There are plaques too. One is bolted to the leg of the Apollo 11 Lunar Module, inscribed for eternity with the message of humanity’s first arrival at the Sea of Tranquility, “in peace for all mankind.” Another honors fallen astronauts and cosmonauts, starting with the three from Apollo 1, who perished in a fire during a test when a single spark turned their oxygen-saturated capsule into a deadly trap. There is a family photo left behind by Apollo 16 astronaut Charles Duke and even the golf balls hit by Alan Shepard in what will always be remembered as the first extraterrestrial sport.

The Moon Museum is a tiny plaque made of semiconductor material, slightly larger than a smartphone SIM card, onto which several artists etched their own “works of art.” Andy Warhol, for instance, sketched a crude phallic drawing. It is believed to have been smuggled onto the Moon aboard Apollo 12.

Bullets and Wreckage

There are probes and rovers that have been surveying the surface for almost 60 years, as well as objects that have impacted, either as intentional projectiles or not. For example, there’s Beresheet, which was supposed to mark Israel’s historic first landing on another world but, most likely, ended up creating a new crater in the lunar topography. On board, it also carried a small crew of tardigrades, possibly the first true “colonists” from Earth on the Moon (if any survived, maybe one day they will be revived).

Since the historic impact of Luna 2, the first probe to strike a non-Earth surface, there have been dozens of spacecraft shot (literally), landed, and crashed. Even on the far side of the Moon, though there are only a few, some American wrecks are there, as well as the landers and rovers from the only two missions to land and explore the surface of that hemisphere: China’s Chang’e missions.

These are all pieces of our civilization, both Western and Eastern (with the Global South notably absent), ready to testify to humanity’s exploratory drive, the desire to learn, to understand. Where we’ve left our first traces, it’s important to preserve the memory, which is always both a warning and an awareness. Of evolution, to measure ourselves against what we were; of pride, for the new milestones to reach; and of mistakes not to repeat.

A Laboratory of Peace

Once, we believed that outer space was infinite and that the sea would take our trash without causing any problems. We were convinced that we could launch any satellite we built, without limits or fear. Yet, now we suffer from a syndrome, Kessler’s syndrome, and we find microplastics everywhere.
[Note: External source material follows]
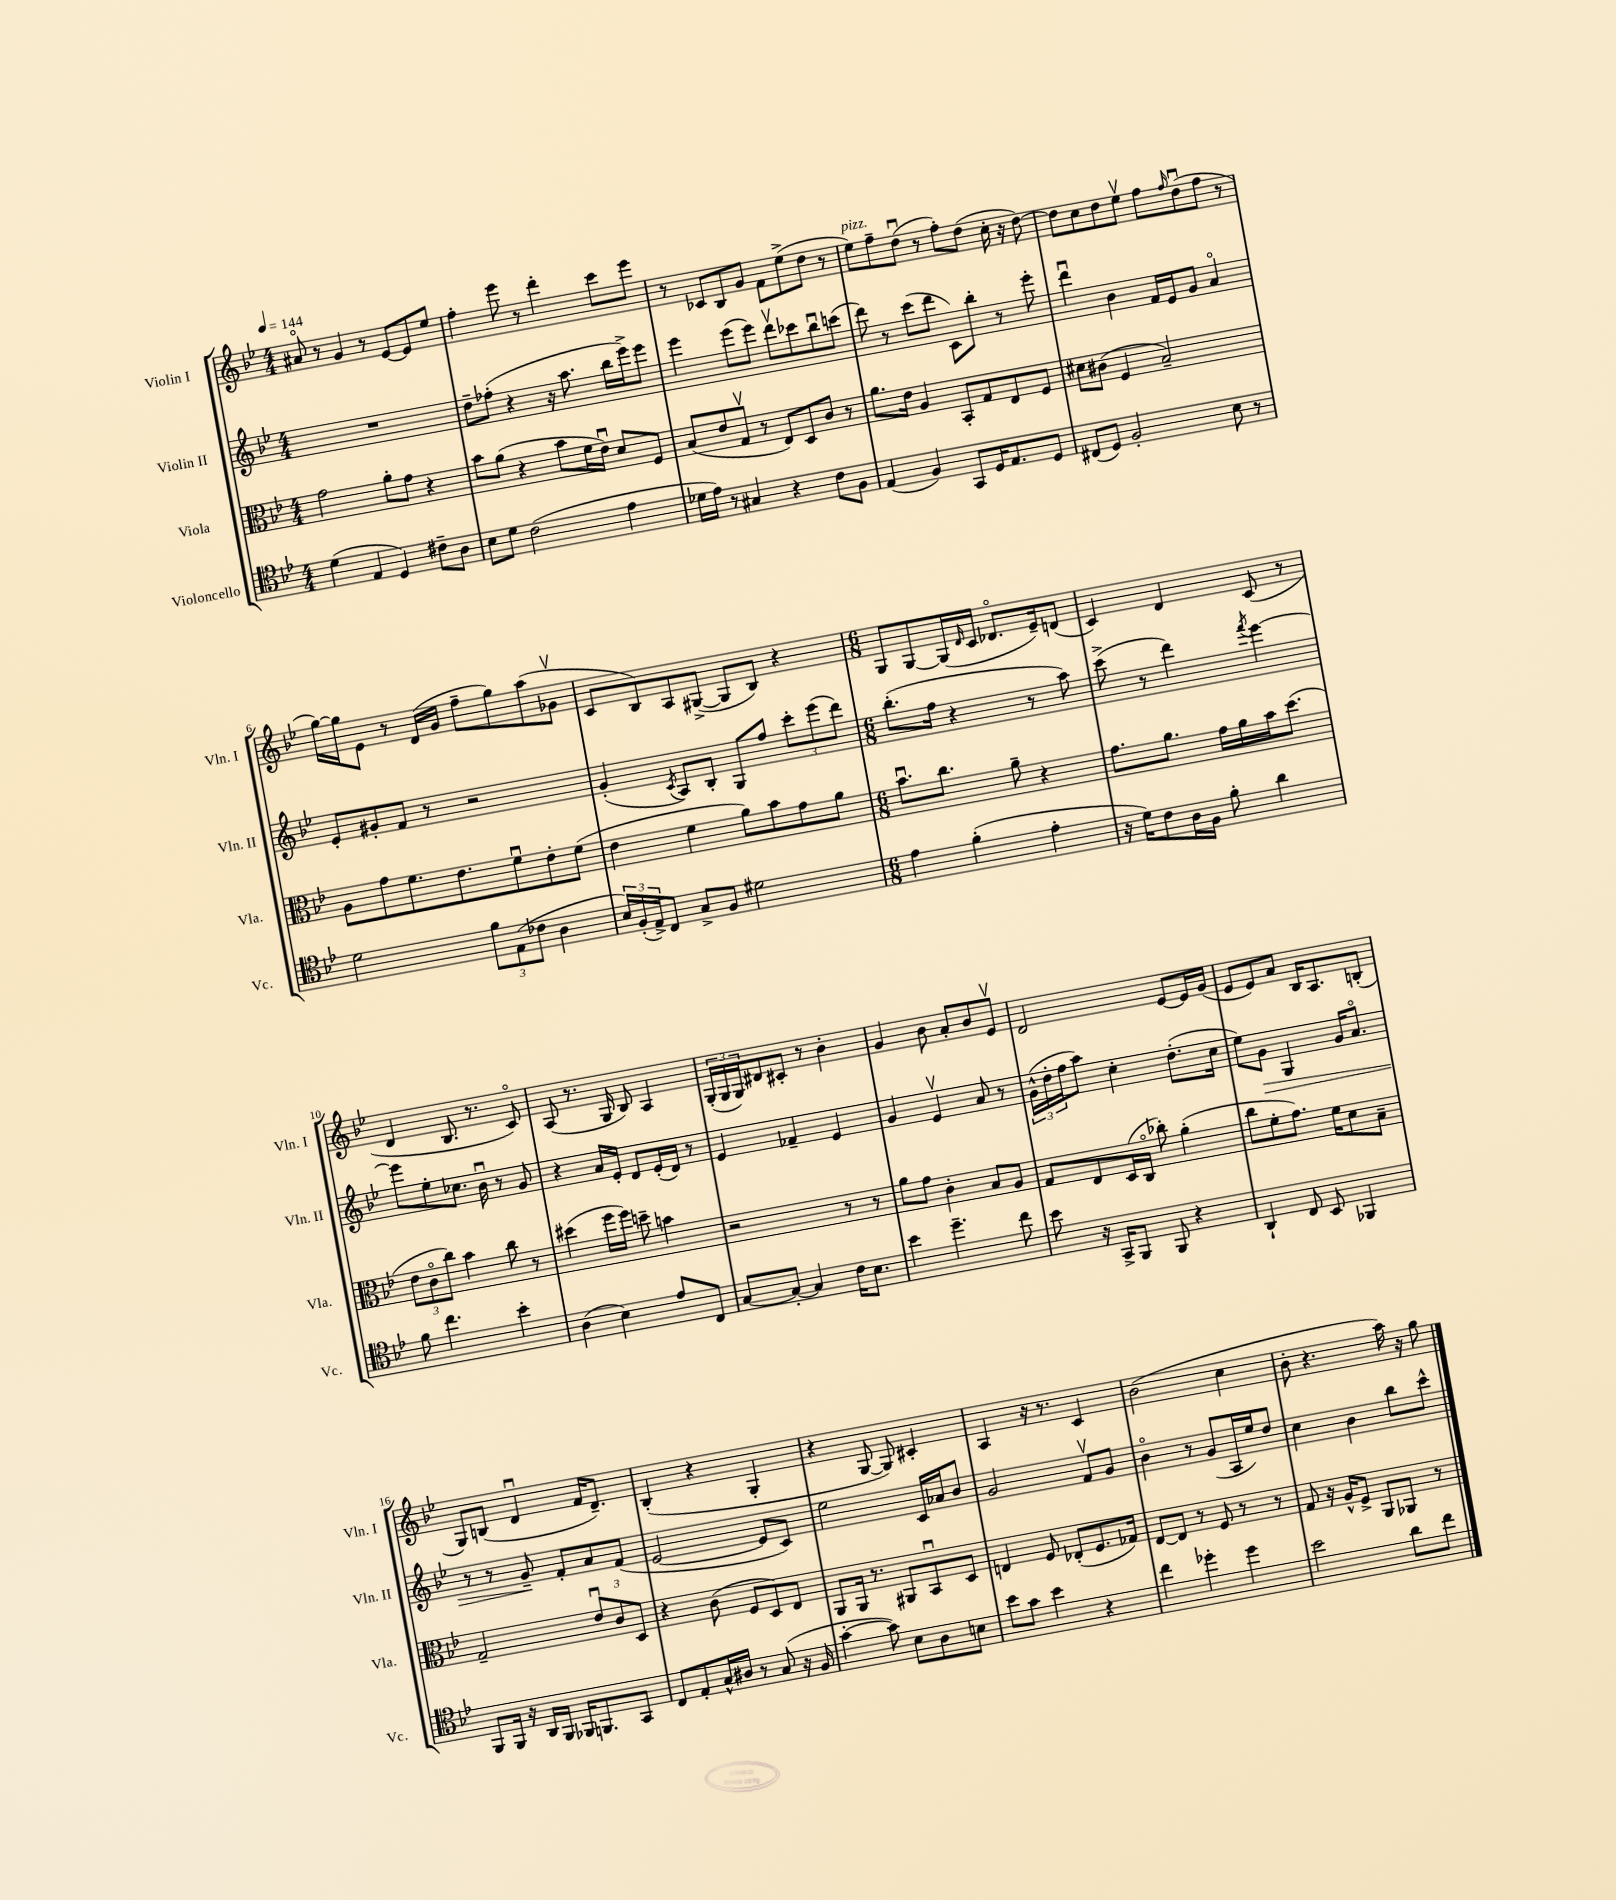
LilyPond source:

The surface of the Moon spans about 38 million square kilometers; it seems vast, but it is not.

“The signatories intend to preserve the external space heritage, which they consider to include human or robotic landing sites, artifacts, spacecraft, and other evidence of activity on celestial bodies, according to standards developed by mutual agreement,” reads a passage from the Artemis Accords, the text proposed by Nasa to regulate future lunar exploration. An exploration that must be economically and ecologically sustainable. Simonetta Di Pippo also reminds us of this in her important book titled Luna, laboratorio di pace.

It would be wise to start from here.